> [EXERCISE DIRECTIONS]:
Retype the passage from the post about support groups below, between "I first started" and "walks of life.", inclusive.

Hi all, I'm feeling like a bit of a failure today because it seems like my real life support group has faded away. 

I first started going to a CODA group years ago and that was a great group for me.  Lots of good boundaries there and people who were willing to be introspective.  It naturally faded away when I started feeling better and realized I was much further along in healing than a lot of the newcomers.  Many of the people at my stage started moving away or stopped going, so I gave myself permission to help out more in my child's extra curricular activities.  The CODA structure made my transition out of it seem natural - there was no guilt or sadness about leaving.  That CODA group was a great basis for my launch into volunteering in other walks of life.

A few years later, I had a nagging desire to try and make friends with women similar to me - in my age group & dealing with uNPD mothers.  The CODA structure isn't conducive to this, so I found a meetup that fit the description I was looking for.  I met some great ladies in that group, but the lack of structure caused some issues - for example, we did attract some folks who were very much against looking inwards and working on themselves.  Those same types started gossiping and pitting others against each other - sound familiar?  They relyied on the group as their only source of socializing and healing - they had a lot of hope that this group was going to be their answer, so enmeshment quickly followed.  That's when I started fading away and finding other things to do.  I still thought I was missing out on some good friendships, so I sometimes tried to keep in touch and go to meetups.   I found out that a lot of others had faded away just like me.  We did discuss some of the problems we saw, and tried hard not to diagnose or gossip, but some members were so toxic that we had to address it.  These days, I hear from some of those others who are not toxic, but they aren't as close as I had originally hoped.  We've all admitted to each other that its hard for us to continually remember our pasts while we sit and listen to others talk about their similar issues.

> [EXTRACTED DATA]:
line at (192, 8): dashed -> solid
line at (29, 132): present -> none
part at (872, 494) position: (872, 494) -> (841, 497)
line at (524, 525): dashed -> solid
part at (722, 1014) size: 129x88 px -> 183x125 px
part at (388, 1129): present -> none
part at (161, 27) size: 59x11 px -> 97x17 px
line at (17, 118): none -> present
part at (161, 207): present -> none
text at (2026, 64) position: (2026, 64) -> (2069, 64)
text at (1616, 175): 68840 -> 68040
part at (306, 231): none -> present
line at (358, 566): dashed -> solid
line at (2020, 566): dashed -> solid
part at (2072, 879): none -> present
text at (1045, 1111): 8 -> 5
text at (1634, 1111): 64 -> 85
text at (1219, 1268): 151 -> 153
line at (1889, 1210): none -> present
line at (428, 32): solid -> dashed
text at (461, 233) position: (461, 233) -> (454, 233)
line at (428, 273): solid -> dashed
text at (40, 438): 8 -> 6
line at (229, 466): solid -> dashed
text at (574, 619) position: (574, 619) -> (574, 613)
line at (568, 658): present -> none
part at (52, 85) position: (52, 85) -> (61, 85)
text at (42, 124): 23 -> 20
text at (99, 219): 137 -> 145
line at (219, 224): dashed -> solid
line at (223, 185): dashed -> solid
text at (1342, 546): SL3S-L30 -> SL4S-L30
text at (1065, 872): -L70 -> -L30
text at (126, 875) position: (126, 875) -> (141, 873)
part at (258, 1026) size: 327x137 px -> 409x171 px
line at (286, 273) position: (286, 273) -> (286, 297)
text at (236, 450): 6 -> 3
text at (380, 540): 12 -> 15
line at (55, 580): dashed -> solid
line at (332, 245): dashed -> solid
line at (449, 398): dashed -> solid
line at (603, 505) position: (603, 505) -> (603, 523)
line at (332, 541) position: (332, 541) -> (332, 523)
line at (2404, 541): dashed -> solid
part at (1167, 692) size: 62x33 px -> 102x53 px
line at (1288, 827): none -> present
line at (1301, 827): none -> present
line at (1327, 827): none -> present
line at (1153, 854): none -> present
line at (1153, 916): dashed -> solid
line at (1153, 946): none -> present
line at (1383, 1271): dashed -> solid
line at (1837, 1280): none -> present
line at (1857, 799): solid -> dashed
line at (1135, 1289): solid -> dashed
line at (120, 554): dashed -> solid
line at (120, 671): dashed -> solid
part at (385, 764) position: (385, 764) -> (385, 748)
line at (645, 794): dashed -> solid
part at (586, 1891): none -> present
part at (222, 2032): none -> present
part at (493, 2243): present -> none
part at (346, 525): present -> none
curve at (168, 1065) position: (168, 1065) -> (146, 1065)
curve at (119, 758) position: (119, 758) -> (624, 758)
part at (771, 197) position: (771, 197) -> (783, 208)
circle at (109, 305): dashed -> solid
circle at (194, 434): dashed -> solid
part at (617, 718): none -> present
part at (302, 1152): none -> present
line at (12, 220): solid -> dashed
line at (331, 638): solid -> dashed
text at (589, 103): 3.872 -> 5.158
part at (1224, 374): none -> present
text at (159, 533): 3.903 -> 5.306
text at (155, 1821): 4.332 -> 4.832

> [COMPLETED TASK]:
I first started going to a CODA group years ago and that was a great group for me.  Lots of good boundaries there and people who were willing to be introspective.  It naturally faded away when I started feeling better and realized I was much further along in healing than a lot of the newcomers.  Many of the people at my stage started moving away or stopped going, so I gave myself permission to help out more in my child's extra curricular activities.  The CODA structure made my transition out of it seem natural - there was no guilt or sadness about leaving.  That CODA group was a great basis for my launch into volunteering in other walks of life.